David Dixon, “New Orleans Master Plan and a new Culture of Planning”—New Orleans Master Plan, now nearing completion, is intended both to help complete recovery and to prepare New Orleans to take advantage of economic and related opportunities unmatched in five decades. Renewed prosperity can support significantly enhanced livability, individual opportunity for everyone, and improved environmental resilience. However, the community lacks the sense of shared destiny, and the city lacks many of the tools that are critical to take the essential, bold steps necessary to complete rebuilding of wet neighborhoods, diversify the economy, and achieve similar crucial tasks. Unlike master plans for most cities, New Orleans' Master Plan focuses not just on the policies and strategies that will unlock a new era of opportunity, but also strives to help the larger community build a stronger culture of planning that brings people together from every walk of life to work toward a shared future.



Allen Eskew, “Reinventing the Crescent”—Executive Architect for New Orleans' 6-mile riverfront development plan, Reinventing the Crescent, Allen Eskew will present the overall plan, explaining its goals. He will also share details about the specific scope of the project that is currently under construction and what designers hope it will achieve. This endeavor, a project not of recovery but one of renewal, brings focus to New Orleans' need for quality-of-life improvements and aims to increase in-migration.

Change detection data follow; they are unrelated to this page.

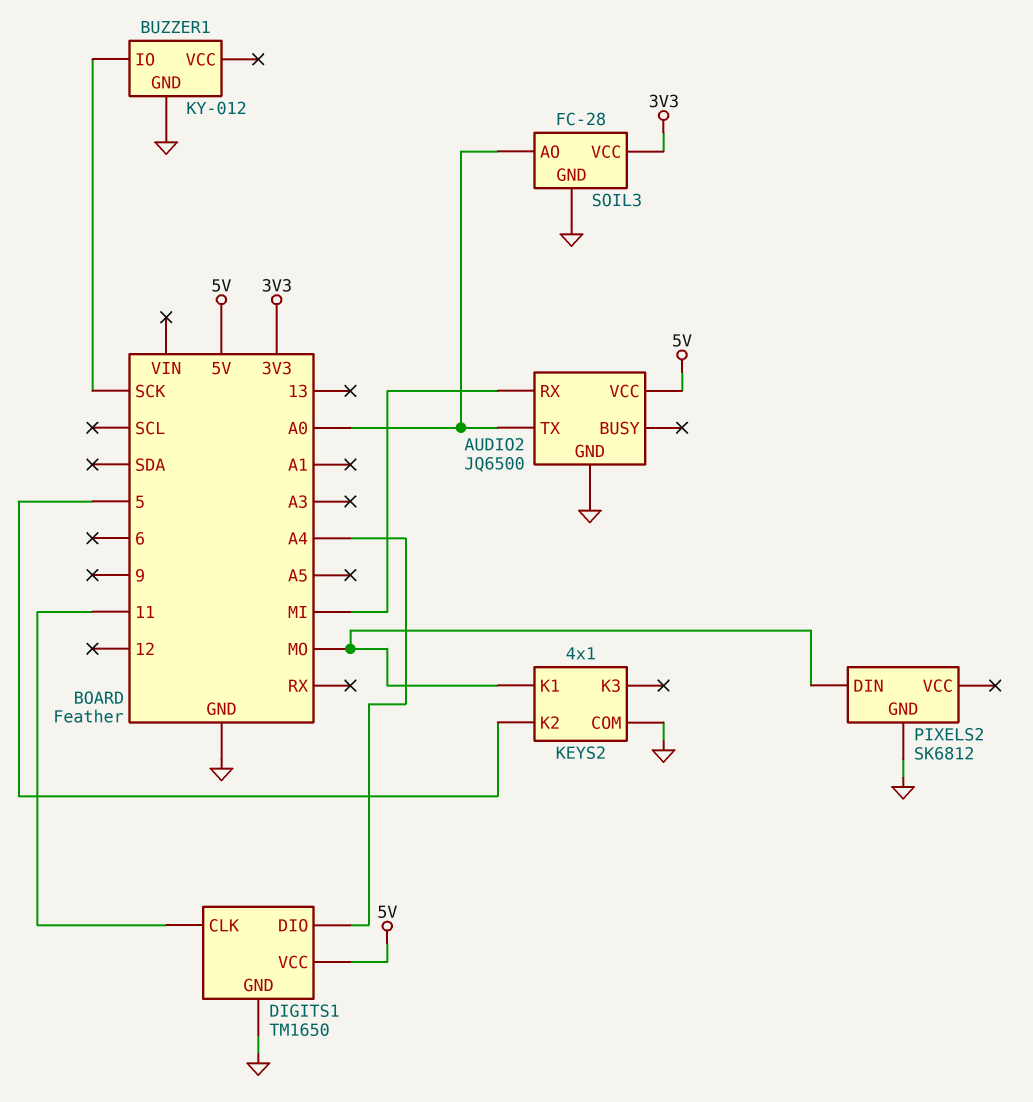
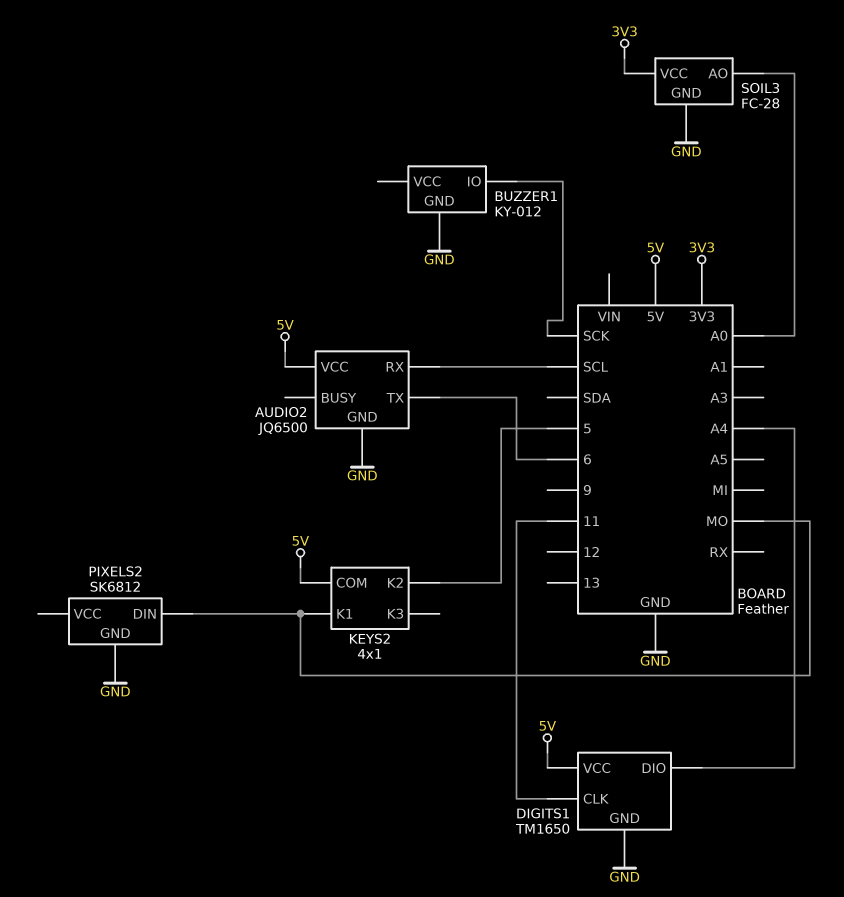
AUDIO2 pin RX: MI -> SCL
AUDIO2 pin TX: A0 -> 6
KEYS2 pin COM: GND -> 5V

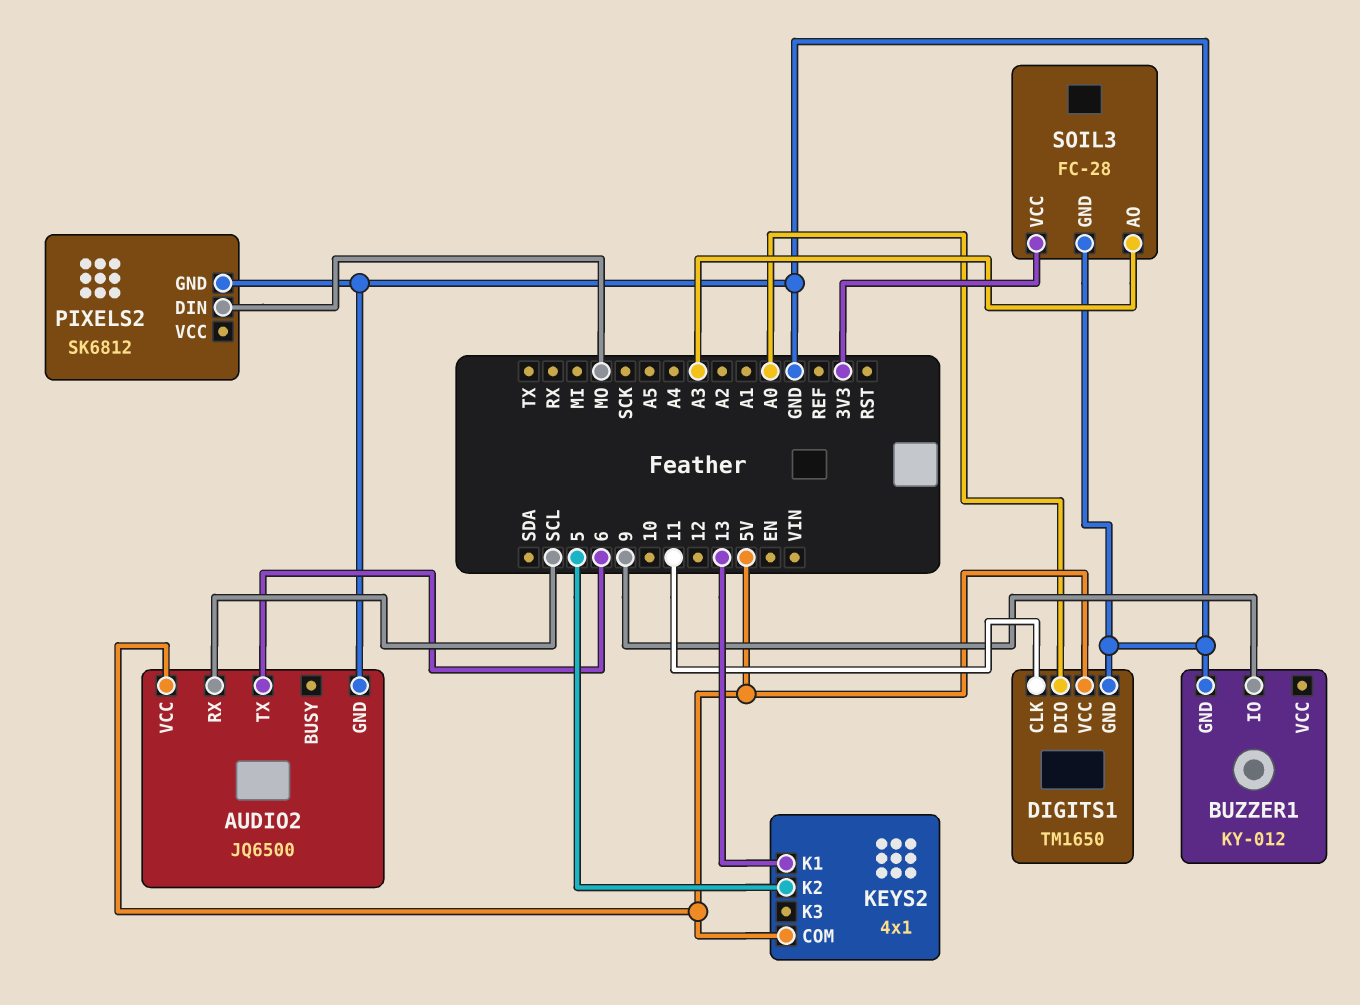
BUZZER1 pin IO: SCK -> 9
DIGITS1 pin DIO: A4 -> A0
KEYS2 pin K1: MO -> 13
SOIL3 pin AO: A0 -> A3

Laura Kurgan, “Middle Out Planning: Maps, Land, and Social Networks in post-Katrina New Orleans”—Hurricane Katrina exposed New Orleans’ neglected physical infrastructure and ecological vulnerability. It also highlighted the fragility of civil institutions in the city’s poorest neighborhoods, places in which social life is made even more unstable by the constant displacement to and resettlement of people from the criminal justice system. Before Hurricane Katrina, the State of Louisiana had the double distinction of having the highest incarceration rate in the nation as well as one of the most disproportionately black prison populations. New Orleans residents in particular, most of them African American, were migrating in large numbers between distant state prisons, local jails, and a few city neighborhoods. This presentation will propose that the entire criminal justice infrastructure—not just policing—be rethought to establish a safer city, not simply in the interest of crime control but as an essential component of the rebuilding process. Weeks after the storm, the Spatial Information Design Lab transformed its analytic incarceration mapping project into an action-oriented proposal for New Orleans. Reflecting on several years of work, we will ask what the proposal’s implications are for urban planning and the future of criminal justice in post-Katrina New Orleans.

M. David Lee, “Beneath the Underdog, Urban Design and the Social Contract”—This presentation will address the unique role of urban design in the rebuilding of the social and physical infrastructure in America's distressed neighborhoods.

David Waggonner, “Ground Zero”—The situation in coastal Louisiana is unstable and eroding. In order to maintain a significant settlement at New Orleans, space for water must be allotted and an operational water management infrastructure developed. Planning efforts must prioritize the building of infrastructure to support the foundation layer of ground and water in conjunction with programs that promote coastal restoration and enhanced, dependable levee protection. Such an agenda is required to successfully enhance both the safety and the value of the habitation layer. However, a culture of planning, which was lacking in New Orleans pre-Katrina, is necessary to move such an agenda forward. Our Dutch Dialogues project provides one possible model for the implementation of a planning culture in New Orleans. In a process that has been essential to the development and success of the low-lying Netherlands for centuries, Dutch people come together to talk about physical and social issues (often involving water and related economic impacts), devote time to hear disparate views, find common ground, and forge agreement.